GIVEN TEXT
______

If you’ve completed line_count.py correctly, your terminal output should be full of key-value pairs like:

'line' 1
'line' 1
'line' 1
...
'line' 1

Unix pipe-ing takes the output of one program (in this case, the cat program), and ‘pipes’ it as the input to another program (typically via stdin). This technique of piping programs together is called “modular programming” and is ubiquitous in Unix-sytle programming. Modular programming allows us to write small, simple programs and chain them together to accomplish complicated tasks.

The reducer: sum.py

In your current directory should be the file sum.py. The body of this file should be:

#!/usr/bin/env python3

import sys
from ucb import main
from mr import values_by_key, emit

@main
def run():
    for key, value_iterator in values_by_key(sys.stdin):
        emit(key, sum(value_iterator))

Let’s break down the process:

  1. values_by_key is a function that reads input from stdin, and groups all key-value pairs that have the same key. For exmaple
  2. 'line'  1
    'line'  1
    'line'  1
    will turn into the following pair:
    ('line', [1, 1, 1])
    Note: the second element should actually be an iterator, not a Python list; it is represented with square brackets for visual clarity.
  3. The variables key and value_iterator get bound to their respective values in the example above
  4. key: 'line'
    value_iterator: [1, 1, 1]
  5. For each of these key-iterator pairs, sum.py will add up the values in the iterator and output this new value with the same key:
  6. 'line'  3
    The emit function prints out a key and a value in the format shown above. emit also handles logistics for parallelization, which becomes important in Part 2 of the lab.

Putting it all together

Now that we have the mapper and reducer defined, let’s put it all together in the (simplified) MapReduce framework: Map -> Sort -> Reduce

Once you’ve doen this, issue the following Unix command:

cat the_tempest.txt | ./line_count.py | sort | ./sum.py

Notice that we’re using the Unix program sort, which is a built-in Unix program. As you’d expect, sort will, give a file, sort the lines of the file - by default, it will sort it alphabetically.

Exercises

Question 1:

import sys
from ucb import main
from mr import values_by_key, emit

def count_words(line):
	for word in ['the', 'he', 'she', 'it', 'thee']:
		count = line.count(word)
		if count > 0:
			emit(word, count)

@main
def run():
    for line in sys.stdin:
    	count_words(line)

______

SOURCE INFORMATION

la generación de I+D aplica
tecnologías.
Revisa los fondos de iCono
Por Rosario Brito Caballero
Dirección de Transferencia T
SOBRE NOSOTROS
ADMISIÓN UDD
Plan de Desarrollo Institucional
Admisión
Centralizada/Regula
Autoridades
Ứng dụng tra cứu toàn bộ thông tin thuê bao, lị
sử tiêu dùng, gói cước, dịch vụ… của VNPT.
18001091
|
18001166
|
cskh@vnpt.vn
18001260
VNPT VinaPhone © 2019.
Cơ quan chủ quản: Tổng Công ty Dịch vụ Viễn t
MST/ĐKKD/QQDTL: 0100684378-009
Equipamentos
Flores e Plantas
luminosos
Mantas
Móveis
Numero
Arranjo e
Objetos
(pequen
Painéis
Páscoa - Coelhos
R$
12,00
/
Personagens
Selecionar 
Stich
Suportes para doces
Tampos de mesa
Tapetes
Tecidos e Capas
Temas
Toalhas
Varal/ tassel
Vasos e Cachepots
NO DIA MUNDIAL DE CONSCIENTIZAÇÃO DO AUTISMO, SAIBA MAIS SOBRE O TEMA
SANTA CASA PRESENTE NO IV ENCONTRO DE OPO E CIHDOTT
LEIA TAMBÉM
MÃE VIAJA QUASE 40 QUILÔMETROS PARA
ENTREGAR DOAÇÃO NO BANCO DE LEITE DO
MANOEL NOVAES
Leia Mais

______

ACTIVITY
Decide whether each statement agrees with the MapReduce lab text. Answer yes or no for each, and quote the deciding words of the text.
(a) By default, the Unix sort program orders lines alphabetically.
(b) In the grouped pair that values_by_key produces, the second element is a Python list.
(c) The emit function also deals with parallelization.
The rows have no connection to the text.

REPLY TO THE TASK
(a) Yes: "by default, it will sort it alphabetically."
(b) No: "the second element should actually be an iterator, not a Python list"
(c) Yes: "emit also handles logistics for parallelization"